Record excerpts |

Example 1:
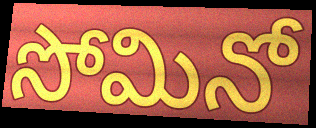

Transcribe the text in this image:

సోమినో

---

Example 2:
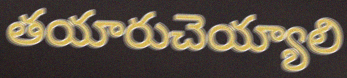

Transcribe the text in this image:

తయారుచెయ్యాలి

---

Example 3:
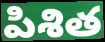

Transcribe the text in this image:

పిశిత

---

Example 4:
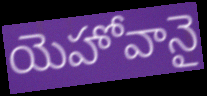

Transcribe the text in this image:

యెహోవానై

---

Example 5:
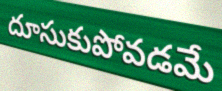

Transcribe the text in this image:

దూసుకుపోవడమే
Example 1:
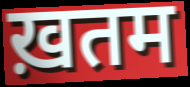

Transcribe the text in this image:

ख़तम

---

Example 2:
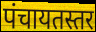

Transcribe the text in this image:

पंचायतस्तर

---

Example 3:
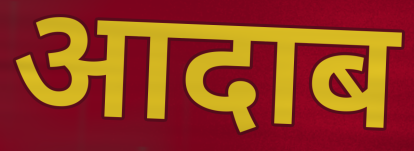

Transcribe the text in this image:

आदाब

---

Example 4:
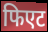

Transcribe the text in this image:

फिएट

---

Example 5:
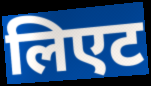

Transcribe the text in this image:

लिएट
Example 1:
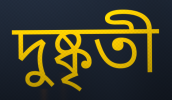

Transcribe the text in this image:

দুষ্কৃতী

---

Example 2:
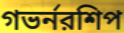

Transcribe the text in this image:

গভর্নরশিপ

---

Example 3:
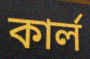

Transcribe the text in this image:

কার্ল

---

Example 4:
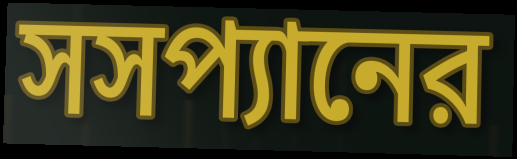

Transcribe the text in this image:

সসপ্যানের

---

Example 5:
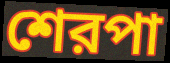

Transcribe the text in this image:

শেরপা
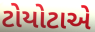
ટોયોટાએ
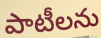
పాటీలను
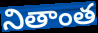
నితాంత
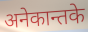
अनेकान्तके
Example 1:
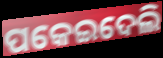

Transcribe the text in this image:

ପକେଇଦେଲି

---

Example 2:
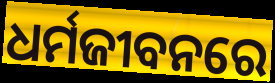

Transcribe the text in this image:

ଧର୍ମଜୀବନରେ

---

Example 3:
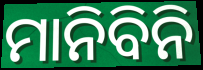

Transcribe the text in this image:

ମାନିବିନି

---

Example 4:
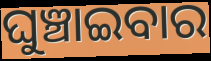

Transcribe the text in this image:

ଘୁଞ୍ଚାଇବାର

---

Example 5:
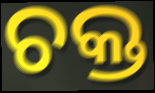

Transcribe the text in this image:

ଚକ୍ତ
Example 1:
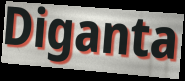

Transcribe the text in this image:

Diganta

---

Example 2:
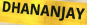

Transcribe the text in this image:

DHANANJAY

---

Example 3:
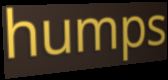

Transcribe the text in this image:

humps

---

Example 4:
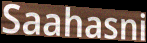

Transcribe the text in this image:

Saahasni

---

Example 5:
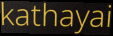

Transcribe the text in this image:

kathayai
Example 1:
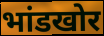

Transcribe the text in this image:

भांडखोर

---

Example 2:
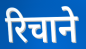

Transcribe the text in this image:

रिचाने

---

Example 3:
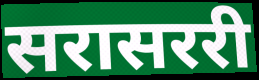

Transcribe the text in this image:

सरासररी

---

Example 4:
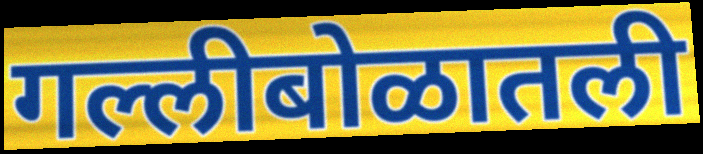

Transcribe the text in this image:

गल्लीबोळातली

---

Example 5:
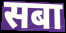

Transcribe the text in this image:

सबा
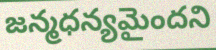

What to do |
Swap every "Transcribe the text" in the listing above for "Write out the word", and give the whole listing again with nothing else changed. Leave out the pictures.

Task response |
Example 1:

Write out the word in this image:

సోమినో

---

Example 2:

Write out the word in this image:

తయారుచెయ్యాలి

---

Example 3:

Write out the word in this image:

పిశిత

---

Example 4:

Write out the word in this image:

యెహోవానై

---

Example 5:

Write out the word in this image:

దూసుకుపోవడమే
Example 1:

Write out the word in this image:

ख़तम

---

Example 2:

Write out the word in this image:

पंचायतस्तर

---

Example 3:

Write out the word in this image:

आदाब

---

Example 4:

Write out the word in this image:

फिएट

---

Example 5:

Write out the word in this image:

लिएट
Example 1:

Write out the word in this image:

দুষ্কৃতী

---

Example 2:

Write out the word in this image:

গভর্নরশিপ

---

Example 3:

Write out the word in this image:

কার্ল

---

Example 4:

Write out the word in this image:

সসপ্যানের

---

Example 5:

Write out the word in this image:

শেরপা
ટોયોટાએ
పాటీలను
నితాంత
अनेकान्तके
Example 1:

Write out the word in this image:

ପକେଇଦେଲି

---

Example 2:

Write out the word in this image:

ଧର୍ମଜୀବନରେ

---

Example 3:

Write out the word in this image:

ମାନିବିନି

---

Example 4:

Write out the word in this image:

ଘୁଞ୍ଚାଇବାର

---

Example 5:

Write out the word in this image:

ଚକ୍ତ
Example 1:

Write out the word in this image:

Diganta

---

Example 2:

Write out the word in this image:

DHANANJAY

---

Example 3:

Write out the word in this image:

humps

---

Example 4:

Write out the word in this image:

Saahasni

---

Example 5:

Write out the word in this image:

kathayai
Example 1:

Write out the word in this image:

भांडखोर

---

Example 2:

Write out the word in this image:

रिचाने

---

Example 3:

Write out the word in this image:

सरासररी

---

Example 4:

Write out the word in this image:

गल्लीबोळातली

---

Example 5:

Write out the word in this image:

सबा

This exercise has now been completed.